In the domain of image processing, the improvement of the quality of images is a well-known problem to be solved. Such improvement is required for many technical applications, such as biological applications. In the domain of biological analysis, in vitro analysis is carried out on a biological sample to identify the type of micro-organisms potentially present in the biological sample. Such analysis can be performed by associating the biological sample with a specific environment such as a specific growth medium. The specific environment can be located, for example, in a Petri dish. The specific environment is adapted to the biological sample to be analyzed to allow the growth of micro-organisms. The Petri dish comprising the biological sample and the specific environment is then put in an incubator to generate the growth of micro-organisms.
After the incubation process, an analysis of the surface of the specific environment is performed to determine the type of micro-organisms that have grown in the Petri dish. The analysis comprises several steps, including illumination of the surface of the Petri dish with an imaging system as described in the published European application EP2520923. The imaging system comprises several illumination sources located around the biological sample. Each illumination source illuminates the biological sample from a different direction.
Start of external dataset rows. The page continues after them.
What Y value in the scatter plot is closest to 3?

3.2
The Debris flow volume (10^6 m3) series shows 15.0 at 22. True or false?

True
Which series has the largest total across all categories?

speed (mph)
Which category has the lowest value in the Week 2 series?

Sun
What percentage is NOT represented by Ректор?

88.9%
A fixed position camera takes various images of a same surface of the Petri dish. A photometric stereo process is then applied to combine the data captured from the various images to provide a deepness map or a raised relief map of the surface of the Petri dish comprising objects such as micro-organisms.
Due to the different illumination directions of the various illumination sources and the specific nature of the micro-organisms, bright zones, such as specular zones, may appear. Bright zones correspond to high intensity pixels associated with a highlighted or specular zone in an image. During image processing procedures such as segmentation, object recognition or surface reconstruction, such bright and dark zones may cause a distortion effect on the corresponding output maps. This distortion effect may lead to an incorrect representation of the surface object on the deepness map.
In a similar manner, when considering an object having a determined height, other than the content of a Petri dish, dark zones may appear. During image processing procedures, such dark zones may also cause a distortion effect on the corresponding deepness map and thus lead to an incorrect representation of the object on the deepness map.
In the prior art, several methods for removing specular zones are disclosed. One of the methods comprises steps for identifying the specular zones within several images of a same object and then providing a single corrected image of the object where the pixels related to the specular zones are replaced with corrected pixel values.
However, in the present example, the multiple images of the object taken under different illumination directions must not be reduced after removing bright or dark zones. Indeed, each image of the object provides relevant information regarding the distribution of light on the object for further determination of the surface of the object during the photometric stereo process in order to identify the nature of the micro-organisms.
As a result, there is a need to improve the quality of the images of an object, each image being taken under different illumination conditions with a fixed position camera to prevent the occurrence of image distortion caused by bright and dark zones in such images, the aim being to retain the multiplicity of the images after improving the quality of the images and also to retain the distribution of intensity of illumination sources for each image.